The “other” diagnostic group showed a 7.9% positivity rate — harder to interpret, since the category mixes neurological conditions, mood-driven cognitive complaints, and edge cases. The result reinforces a different point: this kind of test should be read alongside clinical context, not as a standalone verdict.
What This Could Change About How Dementia Is Diagnosed
The study did not prove that hidden alpha-synuclein independently worsens cognition in Alzheimer’s disease. The authors are direct about that limit. The cohort lacked longitudinal follow-up, and clinical features that typically accompany Lewy biology — hallucinations, fluctuations, REM sleep behavior disorder, sensitivity to antipsychotics — were not deeply analyzed.
What the result does support is a more layered approach. The right diagnostic question is moving from “which single label fits this patient best” to “which protein processes are active in this patient at the same time.” That shift has implications well beyond the clinic. Trials enrolling people on amyloid or tau status alone may be quietly absorbing alpha-synuclein co-pathology as noise — and explaining away genuine biological subgroups as treatment-response variability.
This is a preprint, so peer review will refine it.
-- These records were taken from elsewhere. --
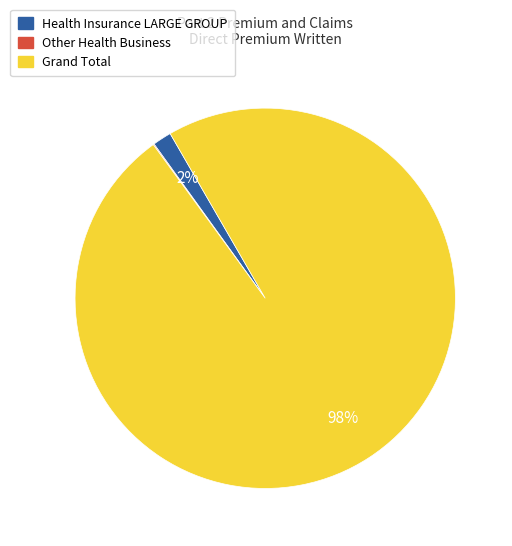

Which has a higher value, Grand Total or Health Insurance LARGE GROUP?

Grand Total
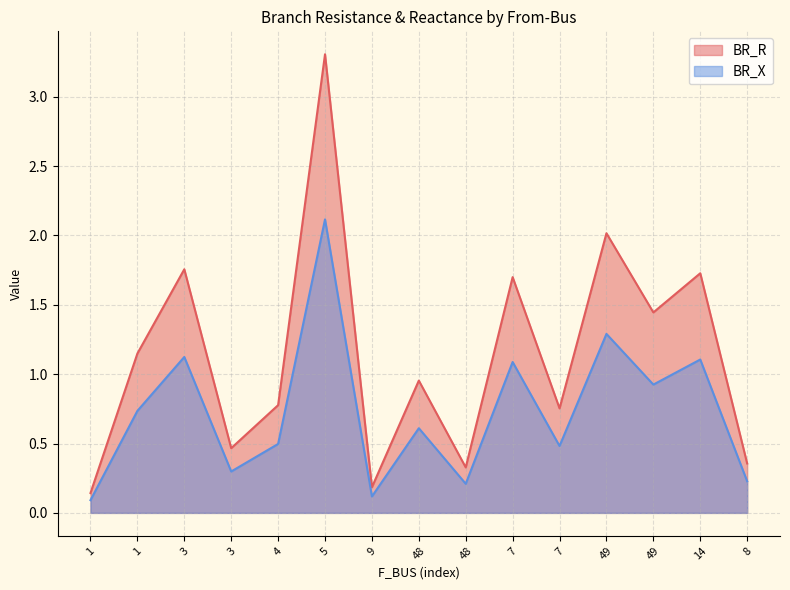

Reading left to right, transcribe all the data shown in this chart.

BR_R: 1=0.1	1=1.1	3=1.8	3=0.5	4=0.8	5=3.3	9=0.2	48=1.0	48=0.3	7=1.7	7=0.8	49=2.0	49=1.4	14=1.7	8=0.4
BR_X: 1=0.1	1=0.7	3=1.1	3=0.3	4=0.5	5=2.1	9=0.1	48=0.6	48=0.2	7=1.1	7=0.5	49=1.3	49=0.9	14=1.1	8=0.2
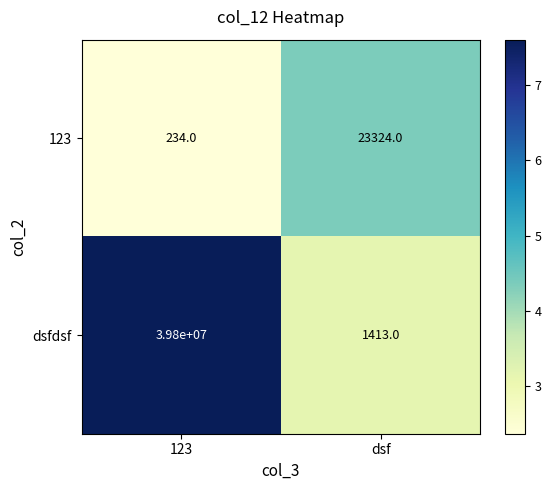

Count the number of data series in this chart.

2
But the trajectory it implies is hard to argue with: dementia diagnosis as a biological fingerprint rather than a single sticker. Amyloid, tau, neurodegeneration markers, and alpha-synuclein seeding considered together — instead of forcing every patient into one clean label.
Citation: Jourdan et al. Integrating alpha-synuclein seeding activity into routine practice: insights from the multicenter ALZAN cohort. medRxiv. 2026. DOI: 10.64898/2026.04.21.26351389
Study Design: Multicenter prospective memory-clinic cohort study (preprint).
Sample Size: 398 patients — 203 Alzheimer’s disease, 20 Lewy body dementia, 30 frontotemporal dementia, 138 other diagnoses.
Key Statistic: 95% sensitivity, 93.5% specificity, 99.4% NPV for Lewy body dementia. 15.8% of Alzheimer’s-diagnosed patients were alpha-synuclein seed positive.